You know how, a voice answered. You know how, but you don’t want to admit it.
Cody steeled himself against the knowledge, suspecting in some protected and secret region of his mind that if he did succumb to the truth, if he did credit his perceptions and all the evidence and follow it until he reached a conclusion, if he did open himself up to an idea that was not only patently insane but borderline blasphemous as well, the world in which he had always lived would be plunged into chaos.
Hasn’t that already happened?
No, he thought weakly. No…
“You’d be better served by accepting it, Mr. Wilson.”
Cody shot a sickly look at Adam Price, who was standing wide-legged with his fingers laced before him. Price’s smile was small, but it was there.
My God, Cody thought. Can he read minds too?
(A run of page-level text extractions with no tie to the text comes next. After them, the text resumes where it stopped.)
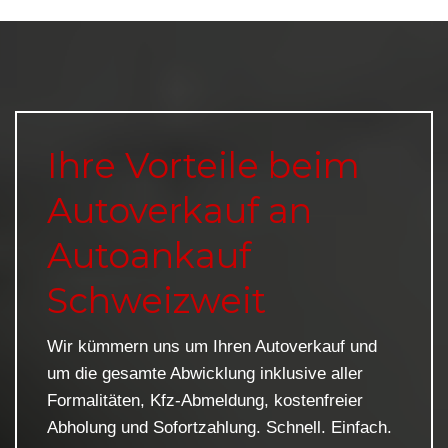
Ihre Vorteile beim
Autoverkauf an
Autoankauf
Schweizweit
Wir kümmern uns um Ihren Autoverkauf und
um die gesamte Abwicklung inklusive aller
Formalitäten, Kfz-Abmeldung, kostenfreier
Abholung und Sofortzahlung. Schnell. Einfach.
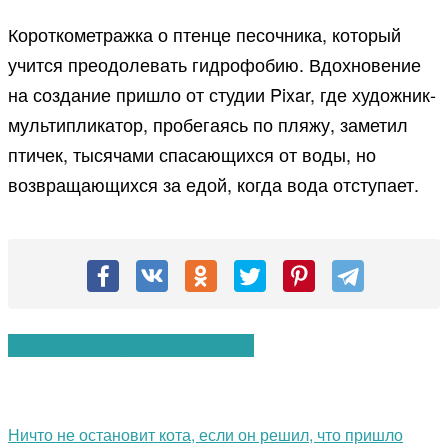
Короткометражка о птенце песочника, который
учится преодолевать гидрофобию. Вдохновение
на создание пришло от студии Pixar, где художник-
мультипликатор, пробегаясь по пляжу, заметил
птичек, тысячами спасающихся от воды, но
возвращающихся за едой, когда вода отступает.
Вам также могут понравиться:
Ничто не остановит кота, если он решил, что пришло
“Scared yet, Wilson?” Horton asked.
Hell yes, I’m scared, he thought. But I’ll be damned if I admit that to you, you wife-murdering bastard.
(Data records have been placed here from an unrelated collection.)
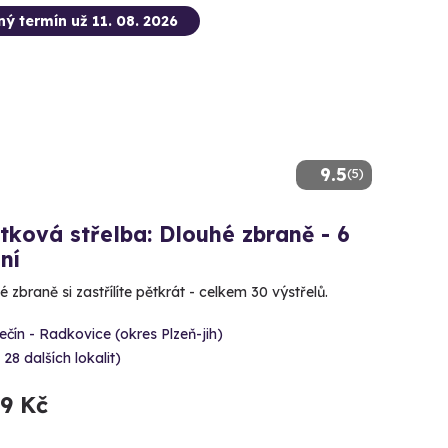
ný termín už 11. 08. 2026
9.5
(5)
tková střelba: Dlouhé zbraně - 6
ní
 zbraně si zastřílíte pětkrát - celkem 30 výstřelů.
čín - Radkovice (okres Plzeň-jih)
 28 dalších lokalit)
99 Kč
Of course, Cody didn’t know which one had actually done the killing, for he’d been outside the black deathwagon when it was happening, too scared and sick and hurt to bust open the doors and see the devils pawing her again. Yes, he’d heard her screams, and yes, he’d recognized them for peals of anguish rather than moans of pleasure, and maybe a better man would’ve gone in there to do something about it, but all he could think at that moment, the moment when the deathwagon started shuddering with the carnage occurring within, was that he would be killed too if he intervened. But just as strong in him—and this was the part for which he never thought he could forgive himself—was the wounded rage still poisoning him in that moment, the diseased and ignoble belief that Angela deserved what was happening to her, that her vicious and continuing betrayal of her husband had earned her a death sentence.